With today's high cost of game production, Kern said, "that model is dead."
In a Warcraft-style MMO, players can explore cities and faraway lands, but almost nothing can happen that was not intended to happen by the developer. Players can feel this difference. They know when they’re being escorted through the world on a leash. They might tolerate the leash for a while so long as the experience stays fresh, but once it's not, they have no reason to continue subscribing.
"You end up in a race to keep enough content out there before the bulk of your players become bored," said Jon Lander, executive producer of the space exploration MMO EVE Online, in an e-mail. "With [EVE], the more people who come into the game, the less chance you have of getting bored. That overall idea is what has kept us steadily growing now for 10 years."
EVE Online relies heavily on the interactions that organically take place between characters, rather than developer-created content, to keep its users hooked. Lander said that when EVE started out in 2003 there wasn't even much of a game yet, but there were systems in place to allow players to interact. As people started to form bonds, the game became better and better. Today it has nearly half a million highly dedicated subscribers, but it took a substantial risk for the developer to release a game that depended on players to drive the experience.

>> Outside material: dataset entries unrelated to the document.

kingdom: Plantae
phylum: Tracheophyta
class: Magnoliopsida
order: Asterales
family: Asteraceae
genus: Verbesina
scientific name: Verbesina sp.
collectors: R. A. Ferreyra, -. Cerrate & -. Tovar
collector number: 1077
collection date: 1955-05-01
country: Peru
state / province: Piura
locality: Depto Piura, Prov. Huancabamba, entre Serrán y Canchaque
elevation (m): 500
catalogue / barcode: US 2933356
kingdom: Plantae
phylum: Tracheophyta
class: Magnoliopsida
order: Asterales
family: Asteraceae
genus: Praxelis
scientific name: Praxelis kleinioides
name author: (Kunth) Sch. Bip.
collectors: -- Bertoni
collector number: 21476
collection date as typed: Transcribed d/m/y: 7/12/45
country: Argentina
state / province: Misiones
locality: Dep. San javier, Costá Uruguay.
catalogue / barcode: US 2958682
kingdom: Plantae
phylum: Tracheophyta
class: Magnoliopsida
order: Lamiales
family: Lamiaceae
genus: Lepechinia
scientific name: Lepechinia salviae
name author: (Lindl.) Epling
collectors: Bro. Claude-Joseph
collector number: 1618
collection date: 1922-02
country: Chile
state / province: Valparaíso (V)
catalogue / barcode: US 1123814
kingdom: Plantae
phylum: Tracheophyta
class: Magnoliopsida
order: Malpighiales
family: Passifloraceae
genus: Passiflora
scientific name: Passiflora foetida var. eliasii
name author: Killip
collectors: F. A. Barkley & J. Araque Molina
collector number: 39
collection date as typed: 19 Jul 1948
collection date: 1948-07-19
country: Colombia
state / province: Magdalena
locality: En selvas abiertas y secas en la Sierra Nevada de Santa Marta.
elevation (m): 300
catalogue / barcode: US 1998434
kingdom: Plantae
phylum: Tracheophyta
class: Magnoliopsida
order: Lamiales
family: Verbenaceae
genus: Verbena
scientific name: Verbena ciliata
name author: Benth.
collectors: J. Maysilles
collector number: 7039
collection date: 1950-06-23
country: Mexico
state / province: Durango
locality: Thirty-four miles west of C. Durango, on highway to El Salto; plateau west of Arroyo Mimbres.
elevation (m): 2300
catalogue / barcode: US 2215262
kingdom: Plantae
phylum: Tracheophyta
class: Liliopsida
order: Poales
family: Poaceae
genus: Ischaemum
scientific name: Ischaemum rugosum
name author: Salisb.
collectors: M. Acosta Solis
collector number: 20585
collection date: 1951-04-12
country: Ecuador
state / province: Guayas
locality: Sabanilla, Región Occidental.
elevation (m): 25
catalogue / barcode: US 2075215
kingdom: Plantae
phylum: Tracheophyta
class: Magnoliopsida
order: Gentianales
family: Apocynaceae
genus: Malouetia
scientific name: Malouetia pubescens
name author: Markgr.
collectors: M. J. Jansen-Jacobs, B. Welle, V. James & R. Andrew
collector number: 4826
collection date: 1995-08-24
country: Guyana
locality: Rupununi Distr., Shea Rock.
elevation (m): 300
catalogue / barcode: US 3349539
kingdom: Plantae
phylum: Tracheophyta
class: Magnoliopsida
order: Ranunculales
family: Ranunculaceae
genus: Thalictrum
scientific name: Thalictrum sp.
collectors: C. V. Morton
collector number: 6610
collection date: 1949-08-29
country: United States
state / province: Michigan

Other online sandbox games that have been quite successful at attracting players are Minecraft and DayZ.
What these games share is a certain openness in their gameplay; neither tells players how they must spend their time. In DayZ, a free modification for a military shooter game called ARMA 2, players scavenge for supplies and attempt to survive as long as possible in a hostile apocalypse populated by zombies and up to 150 other players – who might be even more dangerous than the undead.
Minecraft is just as simple. The only goal is to survive, dig up materials and build stuff. This simplicity ensures that the focus of the game is on the player’s creativity and imagination – what magnificent thing will you build, and will you survive long enough to do it?
John Smedley says that Sony's upcoming MMO Everquest Next will be more Minecraft than Warcraft.
It is "emergent gameplay" – allowing players true freedom and encouraging them to build their own experiences – that will define the next generation of successful MMO games, he said.
"We need to add emergent gameplay to our games if they’re going to last," he told the company's biggest fans at the October festival. "So we are. SOE has committed itself to a focus on emergent and sandbox-style play."
Games that allow players the opportunity to drive their own destiny spread more quickly via social networking and word-of-mouth, as gamers excitedly relate tales of their unique adventures to their friends.
In the end, the phenomenon is something any parent already understands: Give a kid an expensive toy and they'll grow bored within hours, but give them an empty cardboard box and their imagination will run wild for days.